Gerichtskundig sind wiederum Tatsachen, die das erkennende Gericht selbst amtlich wahrgenommen hat. Die Kammer verfügt über keine amtlichen Erkenntnisse (und sei es aus anderen Verfahren), dass eine Rechtsnachfolge vorliegt.
Offenkundig im Sinne von § 291 ZPO sind nur solche Tatsachen, die einer beliebig großen Zahl von Menschen bekannt oder für diese ohne Weiteres zuverlässig wahrnehmbar sind (sogenannte allgemeinkundige Tatsachen) (OLG Schleswig, 20.12.1990, 5 U 89/89). Allgemein geläufig und deshalb offenkundig im Sinne des § 291 ZPO können Tatsachen sein, die bei der Prüfung der relevanten Umstände des Streitfalls heranzuziehen sind (BGH, 17.8.2011, 1 ZR 108/09).

Ganz klar: Das Gericht ist kein Dienstleister!

Die Gläubigerin verkennt zum einen, dass es nicht Aufgabe der Gerichte ist, sich durch Internetrecherchen das Wissen zu beschaffen, das die Gläubigerin nicht zu liefern bereit ist. Internetrecherchen mögen statthaft sein; eine Verpflichtung des Gerichtes hierzu besteht nicht. Sie verkennt weiter, dass auch bei einer Vielzahl von Vorgängen, bei einem, wie es die Gläubigerin nennt, Massengeschäft, die Gesetze einzuhalten sind und eine Vielzahl von Vorgängen nicht zu einer Privilegierung von "Großkunden" bei den Gerichten führt, sondern vor dem Gesetz jeder Beteiligte gleich zu behandeln ist. Gerade bei Massengeschäften muss es der Beschwerdeführerin ein Leichtes sein, die Rechtsnachfolge einmal im Rahmen des § 727 ZPO zu belegen und dann die erforderlichen öffentlichen Urkunden zum Nachweis zu erstellen und vorzulegen.

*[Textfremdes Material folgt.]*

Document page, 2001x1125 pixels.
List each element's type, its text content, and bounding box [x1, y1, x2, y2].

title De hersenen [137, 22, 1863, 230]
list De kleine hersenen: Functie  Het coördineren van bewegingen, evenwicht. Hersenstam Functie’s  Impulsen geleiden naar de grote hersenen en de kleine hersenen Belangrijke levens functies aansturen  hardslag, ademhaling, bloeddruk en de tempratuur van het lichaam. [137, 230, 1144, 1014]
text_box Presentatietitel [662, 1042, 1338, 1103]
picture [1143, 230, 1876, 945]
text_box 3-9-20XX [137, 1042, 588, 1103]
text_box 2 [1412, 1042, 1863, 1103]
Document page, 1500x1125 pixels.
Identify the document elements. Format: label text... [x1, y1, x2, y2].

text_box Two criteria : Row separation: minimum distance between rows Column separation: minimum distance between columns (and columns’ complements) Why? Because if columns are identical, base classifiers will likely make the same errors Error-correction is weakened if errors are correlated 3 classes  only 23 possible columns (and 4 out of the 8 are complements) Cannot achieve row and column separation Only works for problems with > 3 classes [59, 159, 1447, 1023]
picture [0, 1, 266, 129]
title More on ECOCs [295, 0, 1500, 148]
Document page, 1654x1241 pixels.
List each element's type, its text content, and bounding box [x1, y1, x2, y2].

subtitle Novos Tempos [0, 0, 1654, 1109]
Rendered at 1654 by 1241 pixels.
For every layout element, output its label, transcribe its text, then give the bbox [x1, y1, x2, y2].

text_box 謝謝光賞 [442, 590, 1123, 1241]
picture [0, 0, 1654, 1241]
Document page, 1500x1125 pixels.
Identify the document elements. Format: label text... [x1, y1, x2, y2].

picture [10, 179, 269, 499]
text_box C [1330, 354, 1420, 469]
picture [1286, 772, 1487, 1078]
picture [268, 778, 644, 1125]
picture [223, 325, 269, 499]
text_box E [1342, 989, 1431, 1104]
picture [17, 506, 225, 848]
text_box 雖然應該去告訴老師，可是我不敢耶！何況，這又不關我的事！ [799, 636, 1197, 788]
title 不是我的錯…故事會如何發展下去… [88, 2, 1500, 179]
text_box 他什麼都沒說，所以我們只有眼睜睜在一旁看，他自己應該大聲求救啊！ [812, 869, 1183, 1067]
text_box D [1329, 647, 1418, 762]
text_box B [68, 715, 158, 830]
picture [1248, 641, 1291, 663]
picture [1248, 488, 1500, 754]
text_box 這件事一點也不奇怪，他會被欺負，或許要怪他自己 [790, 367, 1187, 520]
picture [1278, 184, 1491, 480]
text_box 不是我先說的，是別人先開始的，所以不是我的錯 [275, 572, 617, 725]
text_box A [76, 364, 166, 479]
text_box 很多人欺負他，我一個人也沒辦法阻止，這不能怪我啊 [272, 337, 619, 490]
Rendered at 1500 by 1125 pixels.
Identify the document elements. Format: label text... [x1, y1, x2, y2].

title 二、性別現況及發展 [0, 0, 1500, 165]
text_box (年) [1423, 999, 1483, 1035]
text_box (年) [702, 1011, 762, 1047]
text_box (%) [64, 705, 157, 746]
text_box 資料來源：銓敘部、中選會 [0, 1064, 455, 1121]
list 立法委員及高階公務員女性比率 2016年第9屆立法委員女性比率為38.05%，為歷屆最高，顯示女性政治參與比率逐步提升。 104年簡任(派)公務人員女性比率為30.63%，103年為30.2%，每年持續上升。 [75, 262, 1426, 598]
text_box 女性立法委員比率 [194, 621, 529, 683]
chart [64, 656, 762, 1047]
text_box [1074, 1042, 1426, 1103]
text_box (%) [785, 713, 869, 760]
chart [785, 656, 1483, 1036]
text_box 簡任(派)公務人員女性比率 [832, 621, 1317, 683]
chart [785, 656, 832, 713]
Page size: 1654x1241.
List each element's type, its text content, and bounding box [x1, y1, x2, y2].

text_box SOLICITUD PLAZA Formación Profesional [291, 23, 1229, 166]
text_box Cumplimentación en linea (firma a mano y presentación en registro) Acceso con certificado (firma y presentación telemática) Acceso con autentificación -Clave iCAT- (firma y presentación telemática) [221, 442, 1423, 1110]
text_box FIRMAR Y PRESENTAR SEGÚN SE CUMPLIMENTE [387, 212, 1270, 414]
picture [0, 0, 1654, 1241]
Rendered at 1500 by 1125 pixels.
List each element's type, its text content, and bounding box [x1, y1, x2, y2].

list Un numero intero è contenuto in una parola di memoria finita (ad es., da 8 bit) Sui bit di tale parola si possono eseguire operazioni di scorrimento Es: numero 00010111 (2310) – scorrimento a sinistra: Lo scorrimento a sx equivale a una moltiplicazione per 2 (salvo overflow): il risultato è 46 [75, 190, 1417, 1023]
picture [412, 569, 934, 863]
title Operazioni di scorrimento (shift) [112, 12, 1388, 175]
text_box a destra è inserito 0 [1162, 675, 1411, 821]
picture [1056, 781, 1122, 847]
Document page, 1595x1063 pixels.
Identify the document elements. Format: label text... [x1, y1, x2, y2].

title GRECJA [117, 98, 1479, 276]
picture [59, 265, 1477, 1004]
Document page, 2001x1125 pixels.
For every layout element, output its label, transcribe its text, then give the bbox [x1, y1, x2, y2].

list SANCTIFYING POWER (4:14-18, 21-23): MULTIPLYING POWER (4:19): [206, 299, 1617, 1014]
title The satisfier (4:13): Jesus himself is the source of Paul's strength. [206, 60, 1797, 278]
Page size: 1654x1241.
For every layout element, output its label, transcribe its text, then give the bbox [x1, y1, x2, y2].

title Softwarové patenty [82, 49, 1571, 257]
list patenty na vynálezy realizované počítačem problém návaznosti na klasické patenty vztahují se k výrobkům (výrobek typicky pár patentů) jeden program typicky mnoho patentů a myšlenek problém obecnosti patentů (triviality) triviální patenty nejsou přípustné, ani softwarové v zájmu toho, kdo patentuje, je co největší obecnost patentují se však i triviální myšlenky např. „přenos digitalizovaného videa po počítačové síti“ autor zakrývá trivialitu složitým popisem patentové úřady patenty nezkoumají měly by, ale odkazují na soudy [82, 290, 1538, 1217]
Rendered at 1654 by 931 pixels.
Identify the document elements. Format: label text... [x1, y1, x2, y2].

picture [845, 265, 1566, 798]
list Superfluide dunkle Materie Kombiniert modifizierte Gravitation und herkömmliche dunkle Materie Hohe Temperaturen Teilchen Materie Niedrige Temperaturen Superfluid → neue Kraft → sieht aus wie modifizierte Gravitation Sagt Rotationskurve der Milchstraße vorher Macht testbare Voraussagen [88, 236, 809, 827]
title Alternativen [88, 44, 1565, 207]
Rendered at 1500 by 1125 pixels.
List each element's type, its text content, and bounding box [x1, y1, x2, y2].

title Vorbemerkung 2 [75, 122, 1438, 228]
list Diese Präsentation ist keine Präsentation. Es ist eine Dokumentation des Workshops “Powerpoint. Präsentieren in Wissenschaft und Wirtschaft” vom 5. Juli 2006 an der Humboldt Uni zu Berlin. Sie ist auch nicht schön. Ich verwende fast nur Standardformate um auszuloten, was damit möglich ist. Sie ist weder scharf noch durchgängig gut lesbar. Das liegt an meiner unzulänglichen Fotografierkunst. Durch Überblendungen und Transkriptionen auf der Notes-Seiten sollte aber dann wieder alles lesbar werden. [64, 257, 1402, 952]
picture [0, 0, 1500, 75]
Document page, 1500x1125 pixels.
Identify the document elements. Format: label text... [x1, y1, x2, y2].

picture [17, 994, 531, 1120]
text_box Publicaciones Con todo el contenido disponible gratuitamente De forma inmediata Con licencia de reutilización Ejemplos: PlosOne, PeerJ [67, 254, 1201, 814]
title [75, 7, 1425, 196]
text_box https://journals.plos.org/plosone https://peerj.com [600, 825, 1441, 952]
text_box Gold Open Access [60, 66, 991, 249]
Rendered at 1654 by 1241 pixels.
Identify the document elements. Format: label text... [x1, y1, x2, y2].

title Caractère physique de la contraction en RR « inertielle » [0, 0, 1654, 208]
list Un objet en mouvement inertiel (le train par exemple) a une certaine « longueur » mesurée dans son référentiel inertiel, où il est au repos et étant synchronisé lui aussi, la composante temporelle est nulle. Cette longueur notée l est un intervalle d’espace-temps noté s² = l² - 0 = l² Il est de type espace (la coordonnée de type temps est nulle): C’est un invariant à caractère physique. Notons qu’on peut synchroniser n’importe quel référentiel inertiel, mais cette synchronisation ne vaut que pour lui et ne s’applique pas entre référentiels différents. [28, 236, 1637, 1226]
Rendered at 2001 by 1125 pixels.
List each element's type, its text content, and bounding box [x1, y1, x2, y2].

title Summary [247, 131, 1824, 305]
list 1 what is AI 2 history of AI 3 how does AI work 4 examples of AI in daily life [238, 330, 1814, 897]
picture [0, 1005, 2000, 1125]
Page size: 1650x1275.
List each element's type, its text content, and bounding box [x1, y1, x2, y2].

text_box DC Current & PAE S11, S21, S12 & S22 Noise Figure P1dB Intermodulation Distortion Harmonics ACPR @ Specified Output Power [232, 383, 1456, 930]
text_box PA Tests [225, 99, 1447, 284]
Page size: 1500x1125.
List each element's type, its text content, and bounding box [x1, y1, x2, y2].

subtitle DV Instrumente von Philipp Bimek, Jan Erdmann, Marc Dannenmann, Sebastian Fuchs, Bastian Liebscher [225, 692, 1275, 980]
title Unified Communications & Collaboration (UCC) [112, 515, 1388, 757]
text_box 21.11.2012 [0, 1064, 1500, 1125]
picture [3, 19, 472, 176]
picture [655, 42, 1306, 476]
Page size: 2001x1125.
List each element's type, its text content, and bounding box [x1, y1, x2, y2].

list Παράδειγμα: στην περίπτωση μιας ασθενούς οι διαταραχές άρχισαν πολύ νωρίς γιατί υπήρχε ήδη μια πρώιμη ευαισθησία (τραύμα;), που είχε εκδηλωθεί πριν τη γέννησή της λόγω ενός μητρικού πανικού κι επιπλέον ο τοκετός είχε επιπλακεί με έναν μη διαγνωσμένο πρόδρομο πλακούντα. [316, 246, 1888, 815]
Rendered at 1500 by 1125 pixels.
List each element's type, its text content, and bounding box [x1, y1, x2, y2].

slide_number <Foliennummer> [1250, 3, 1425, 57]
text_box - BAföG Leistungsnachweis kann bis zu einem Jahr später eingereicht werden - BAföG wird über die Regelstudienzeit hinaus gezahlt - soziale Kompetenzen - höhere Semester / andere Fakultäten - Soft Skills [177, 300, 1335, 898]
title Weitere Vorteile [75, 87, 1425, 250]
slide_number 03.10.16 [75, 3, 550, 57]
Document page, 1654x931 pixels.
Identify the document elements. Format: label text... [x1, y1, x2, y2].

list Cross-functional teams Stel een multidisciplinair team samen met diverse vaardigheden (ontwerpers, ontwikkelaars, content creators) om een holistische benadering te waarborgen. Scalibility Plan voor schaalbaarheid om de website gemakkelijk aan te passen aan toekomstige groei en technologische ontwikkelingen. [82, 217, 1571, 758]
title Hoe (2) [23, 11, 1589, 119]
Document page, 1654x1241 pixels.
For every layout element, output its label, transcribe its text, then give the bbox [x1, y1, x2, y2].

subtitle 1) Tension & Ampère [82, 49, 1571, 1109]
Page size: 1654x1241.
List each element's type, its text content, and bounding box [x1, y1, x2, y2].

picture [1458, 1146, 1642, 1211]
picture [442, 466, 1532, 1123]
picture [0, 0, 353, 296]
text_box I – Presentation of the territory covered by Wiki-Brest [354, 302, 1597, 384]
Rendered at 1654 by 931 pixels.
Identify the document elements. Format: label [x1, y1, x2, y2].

Offenkundig: Bundesgesetzblatt und Grundbuch

Offenkundige Umstände können sich insbesondere aus dem Bundesgesetzblatt oder aus dem Grundbuch ergeben (BGHZ 22, 54, 58; BGH WM 1981, 189). Dies gilt auch für eine Vollstreckungsklausel, bei der sich der geschuldete Betrag aus der Anwendung einer Wertsicherungsklausel ergibt, die auf den vom Statistischen Bundesamt ermittelten Preisindex für die Lebenshaltungskosten abstellt. Sie sind damit offenkundig im Sinne von § 291 ZPO (vgl. BGH NJW 1992, 2088). Von einer Offenkundigkeit kann hier jedoch nicht ausgegangen werden, da, wie dargelegt, die Tatsachen, die eine rechtliche Prüfung der Rechtsnachfolge ermöglichen (Eintritt der Genehmigung, Einlegen von Rechtsmitteln), sich nicht aus dem Bundesanzeiger ergeben und damit nicht offenkundig sind.